The endless search for material to be incorporated into the role, to keep the role alive and to prevent it from becoming routinized.108
From this perspective, they suggest having prospective teachers act in a series of dramatized classroom scenarios which the authors wrote to reflect different classroom situations. The goal is to provide the potential teacher with models, “not of what the effective teacher does, but of the kind of person an effective teacher has to be.”109 The prospective teachers are expected to study the roles presented in each scenario as though they were parts in a play. The first step is to empathize with the teacher portrayed; to try and experience her feelings, attitudes and values:
When studying a role, each one must learn how to play the role through the medium of his own personality. One teacher may show supportive behaviour toward the pupil by a smile; another, by a friendly touch of the child’s head. In the study of each scenario the student of education must think about how his modes of expression would be called into play by the particular situation. He must imagine himself incorporating the role through the medium of his own habits of living.110
They are proposing that through this step of embodiment, the teacher’s classroom behaviour will become more authentic and thus more effective:
The scenarios provide a medium through which a student of education can begin to prepare to be a particular kind of person in the classroom.
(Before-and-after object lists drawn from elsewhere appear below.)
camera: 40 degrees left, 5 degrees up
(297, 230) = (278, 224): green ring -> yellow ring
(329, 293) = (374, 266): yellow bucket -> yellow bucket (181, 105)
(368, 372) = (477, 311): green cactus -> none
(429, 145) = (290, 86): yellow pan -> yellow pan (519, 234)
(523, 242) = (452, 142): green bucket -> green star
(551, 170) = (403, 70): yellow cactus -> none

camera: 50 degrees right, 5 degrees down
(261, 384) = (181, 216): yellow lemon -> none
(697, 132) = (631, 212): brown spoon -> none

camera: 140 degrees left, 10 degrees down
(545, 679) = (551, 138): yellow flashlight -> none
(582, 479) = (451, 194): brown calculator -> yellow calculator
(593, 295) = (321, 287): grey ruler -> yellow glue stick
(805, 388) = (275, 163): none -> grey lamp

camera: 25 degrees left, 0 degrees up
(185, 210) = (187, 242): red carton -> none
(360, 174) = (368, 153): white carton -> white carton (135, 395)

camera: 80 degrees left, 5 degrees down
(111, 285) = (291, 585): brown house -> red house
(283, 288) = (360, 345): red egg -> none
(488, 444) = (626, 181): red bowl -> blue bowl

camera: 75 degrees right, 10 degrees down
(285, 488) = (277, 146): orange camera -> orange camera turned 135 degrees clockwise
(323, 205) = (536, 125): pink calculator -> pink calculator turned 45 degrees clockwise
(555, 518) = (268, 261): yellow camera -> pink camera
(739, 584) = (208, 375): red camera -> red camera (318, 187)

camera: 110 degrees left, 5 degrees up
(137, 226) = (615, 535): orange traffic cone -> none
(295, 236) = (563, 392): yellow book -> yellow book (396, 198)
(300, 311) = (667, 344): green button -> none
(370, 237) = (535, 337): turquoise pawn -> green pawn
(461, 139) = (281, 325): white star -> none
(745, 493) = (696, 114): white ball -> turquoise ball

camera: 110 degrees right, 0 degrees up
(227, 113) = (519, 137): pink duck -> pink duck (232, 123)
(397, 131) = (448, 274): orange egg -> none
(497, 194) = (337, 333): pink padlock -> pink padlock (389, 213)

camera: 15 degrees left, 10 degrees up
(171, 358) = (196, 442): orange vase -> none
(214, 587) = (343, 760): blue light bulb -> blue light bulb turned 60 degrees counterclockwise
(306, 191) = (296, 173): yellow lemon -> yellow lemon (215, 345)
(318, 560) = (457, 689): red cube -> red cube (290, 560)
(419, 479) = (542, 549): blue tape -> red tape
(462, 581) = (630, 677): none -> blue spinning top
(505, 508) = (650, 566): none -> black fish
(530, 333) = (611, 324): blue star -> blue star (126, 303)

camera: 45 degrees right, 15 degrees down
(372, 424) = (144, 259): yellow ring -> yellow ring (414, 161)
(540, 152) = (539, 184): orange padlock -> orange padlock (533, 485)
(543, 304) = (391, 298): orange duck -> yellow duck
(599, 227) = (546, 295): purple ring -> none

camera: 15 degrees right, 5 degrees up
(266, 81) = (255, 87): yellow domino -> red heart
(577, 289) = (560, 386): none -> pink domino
He must realize that he is creating a particular kind of person to enter the classroom situation. He must prepare himself for that situation just as carefully as he would prepare himself to engage in one of life’s delicate encounters. His ordinary, everyday, at-home self is very unlikely to be the kind of self that will be effective in classroom interactions.111
Dillon and Travers’ approach has the distinction of being probably the first documented attempt to advance a concept of teacher training based on connections between learning the art of acting and the art of teaching. Their arguments for the need for further research in developing further programs based on these underlying connections are well-founded. However, it is also obvious that their own program was very much shaped by the strong behaviouristic attitudes which were still widely prevalent in the field of educational psychology at that time. There are clearly a number of contradictions raised by their attempt to help teachers develop personal authenticity through having them study and then act out someone else’s ‘play-scenarios’ based on theoretical classroom situations. In fact, the reasoning behind their approach can be seen as standing in apparent contradiction to their actual methods. In this respect some of the difficulties inherent in finding appropriate ways to train teachers as artists are highlighted.